Das Bundesgericht spricht dann in E. 2.3. nur von der Berufung und setzt sich nicht damit auseinander, ob das Obergericht zu Recht angenommen hat, die Beschwerde sei nicht hinreichend begründet. Wenn schon hätte das Bundesgericht vorwerfen können, das Obergericht habe zu hohe Anforderungen an die Begründung einer StPO-Beschwerde gestellt und damit Art. 396 StPO verletzt…
Beschwerde, nicht Berufung. Richtig erkannt, danke!
Ja, eben, es geht doch um eine kantonale Beschwerde und nicht um eine Berufung, wenn man den Sachverhalt liest. Folglich sind die Ausführungen des Bundesgerichts zur Rechtsprechung betreffend Berufung überflüssig. Zur Begründungsanforderung an eine Beschwerde hat es sich nicht geäussert. Die Anforderungen können durchaus unterschiedlich sein. Bei der Berufung fällt die Rechtsmittelinstanz einen eigenen Entscheid, der den erstinstanzlichen Entscheid ersetzt. Eine Beschwerde wird demgegenüber i.d.R. gutgeheissen oder abgewiesen. Die Beschwerdeinstanz muss sich nur mit den erhobenen Rügen befassen und nicht einen komplett neuen Entscheid fällen. Diesen Entscheid des BGer kann man wohl nicht gebrauchen.

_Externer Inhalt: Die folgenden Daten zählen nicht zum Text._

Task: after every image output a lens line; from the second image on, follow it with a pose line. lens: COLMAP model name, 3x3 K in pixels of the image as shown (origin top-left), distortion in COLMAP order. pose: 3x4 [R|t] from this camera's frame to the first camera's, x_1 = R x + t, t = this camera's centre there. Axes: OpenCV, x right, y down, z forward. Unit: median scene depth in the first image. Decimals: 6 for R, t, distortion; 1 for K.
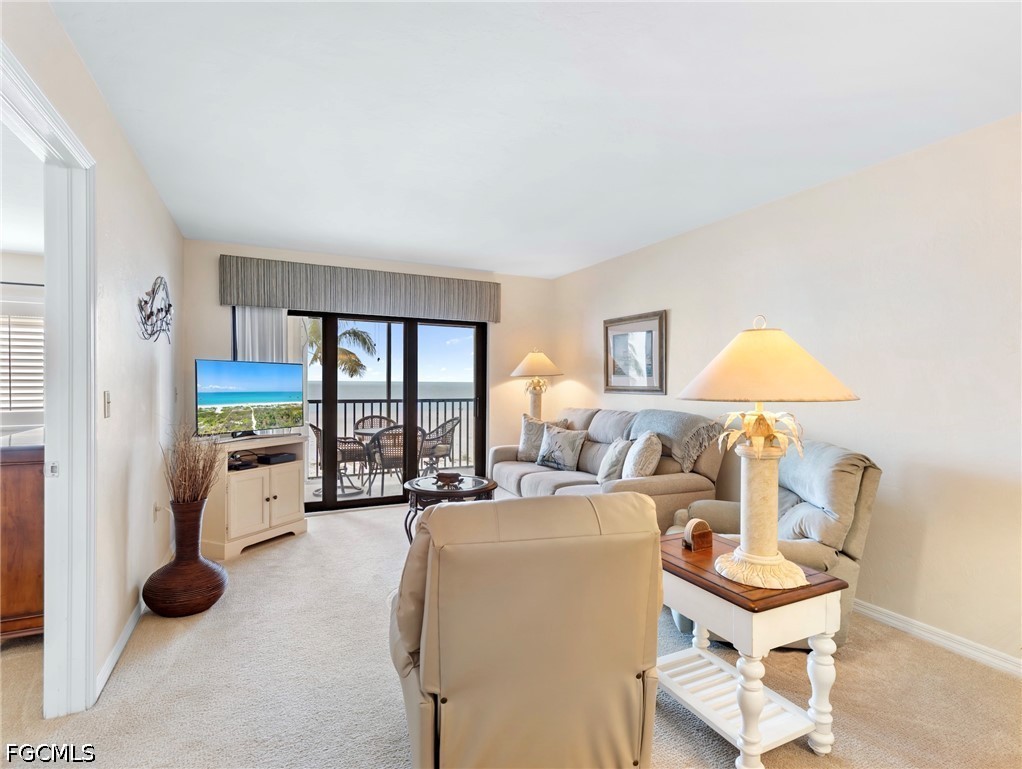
lens RADIAL K [[518.4, 0, 515.7], [0, 518.4, 383.5], [0, 0, 1]] dist [0.006409, -0.000575]
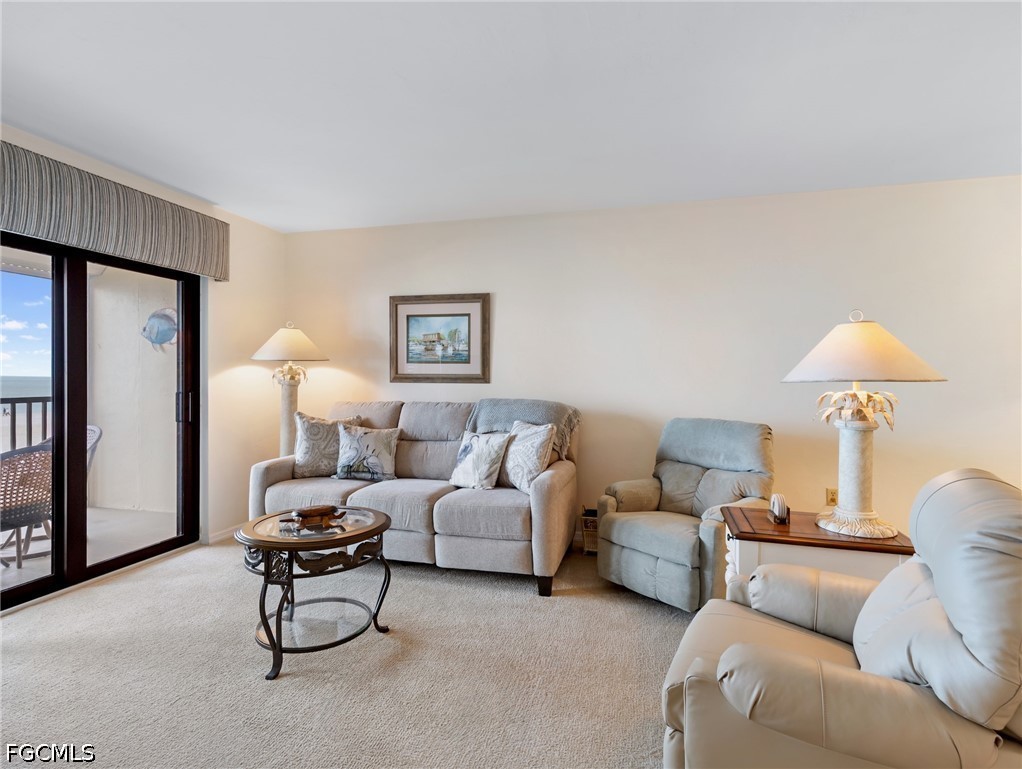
lens RADIAL K [[518.4, 0, 515.7], [0, 518.4, 383.5], [0, 0, 1]] dist [0.006409, -0.000575]
pose [[0.657794, -0.011924, 0.753104, -0.339895], [0.000653, 0.999883, 0.015261, 0.007207], [-0.753198, -0.009546, 0.657725, 0.301061]]
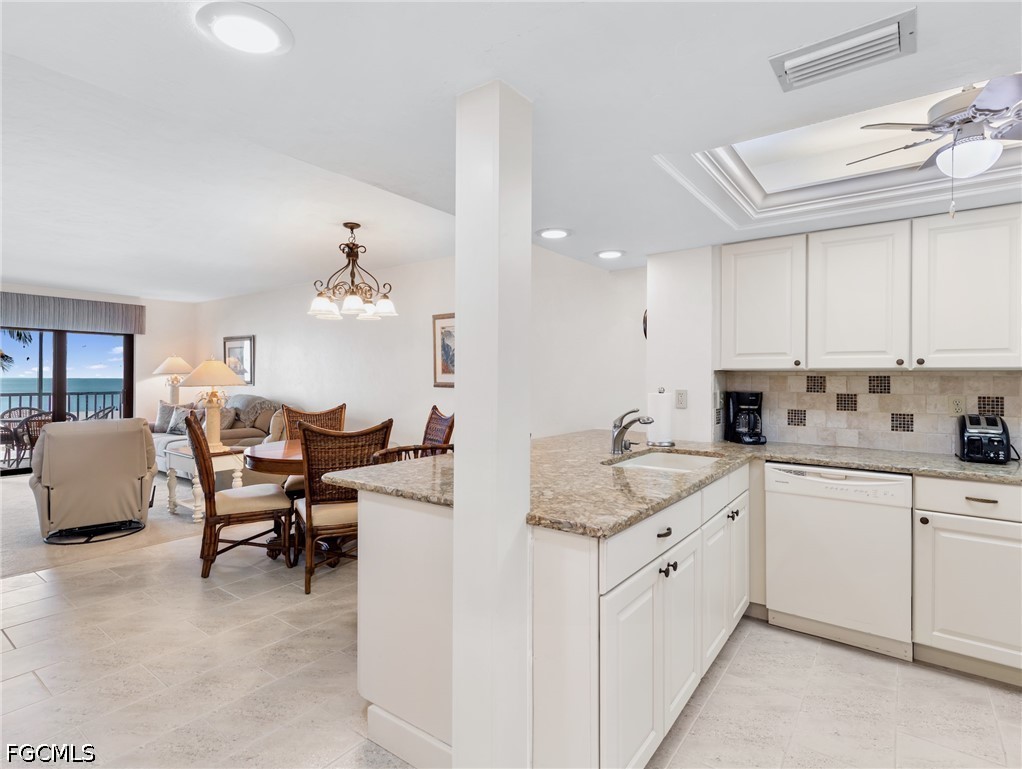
lens RADIAL K [[525.2, 0, 513.3], [0, 525.2, 374.1], [0, 0, 1]] dist [0.004668, 0.000761]
pose [[0.886728, 0.002044, 0.462288, 0.216702], [0.000654, 0.999984, -0.005676, -0.005207], [-0.462292, 0.005335, 0.886712, -0.777991]]
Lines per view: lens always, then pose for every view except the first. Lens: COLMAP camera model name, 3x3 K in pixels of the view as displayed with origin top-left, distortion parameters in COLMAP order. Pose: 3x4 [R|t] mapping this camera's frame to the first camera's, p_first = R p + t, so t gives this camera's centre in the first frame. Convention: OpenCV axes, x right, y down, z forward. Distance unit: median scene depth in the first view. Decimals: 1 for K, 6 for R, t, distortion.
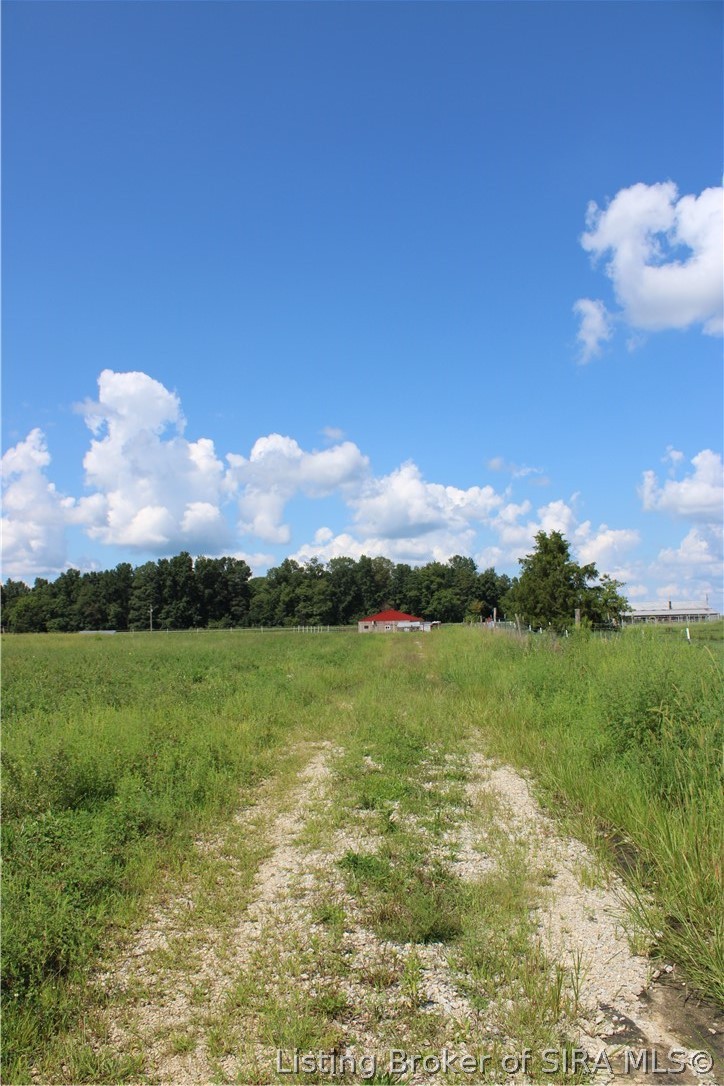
lens RADIAL K [[902.9, 0, 362.0], [0, 902.9, 543.0], [0, 0, 1]] dist [-0.170955, 0.147220]
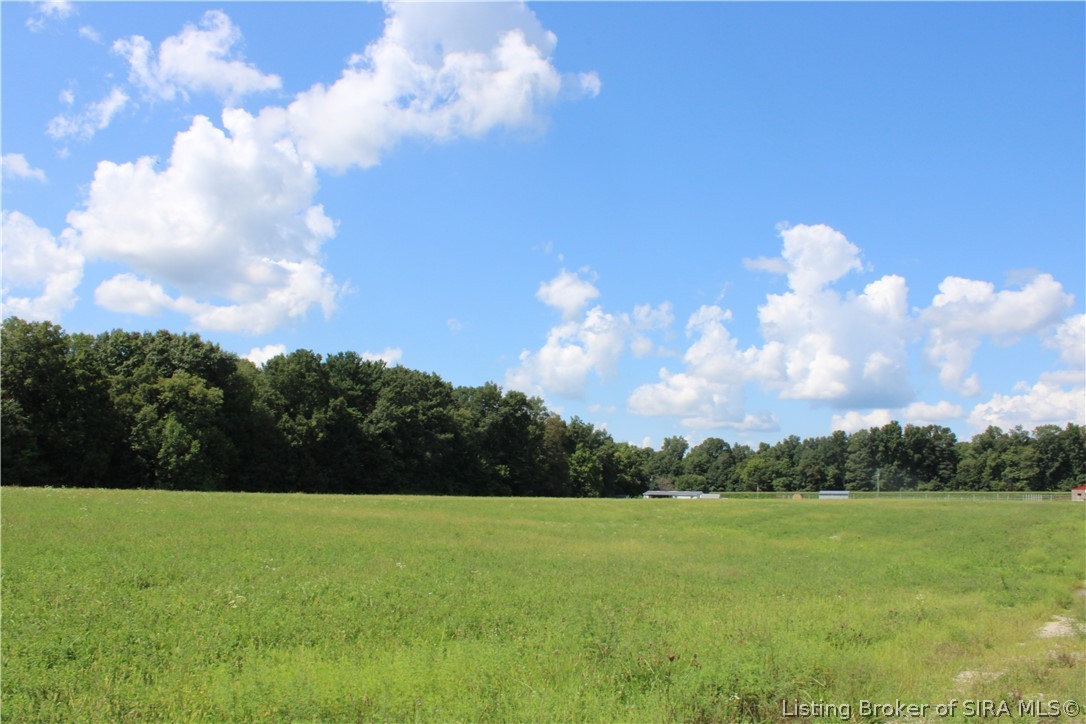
lens RADIAL K [[902.9, 0, 543.0], [0, 902.9, 362.0], [0, 0, 1]] dist [-0.170955, 0.147220]
pose [[0.855354, -0.030616, -0.517138, -0.001783], [0.008491, 0.998947, -0.045097, -0.017356], [0.517974, 0.034183, 0.854713, -0.172815]]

Eigentlich vielmehr Kategorie Fehlurteil des Jahres: Das Bundesgericht entscheidet und begründet vollständig am Thema vorbei… Ein peinliches Urteil für Frau Gerichtsschreiberin Siegenthaler, aber auch die involvierten Richter/in. Und nun? Was sind die Folgen dieser Unfähigkeit unserer höchsten Justizbehörde?
Keine Folgen. Zu Recht. Fehler können auf jeder Stufe passieren. Auch Gerichtschreiberinnen. Die Schreiber sind ohnehin nicht für die Urteile verantwortlich, sicher jedenfalls nicht für die Urteilsdispositive. Daran ändert die Tatsache nichts, dass sie bisweilen mehr Einfluss zu haben scheinen als die Richterinnen. Aber vielleicht ist das nur ein Gerücht.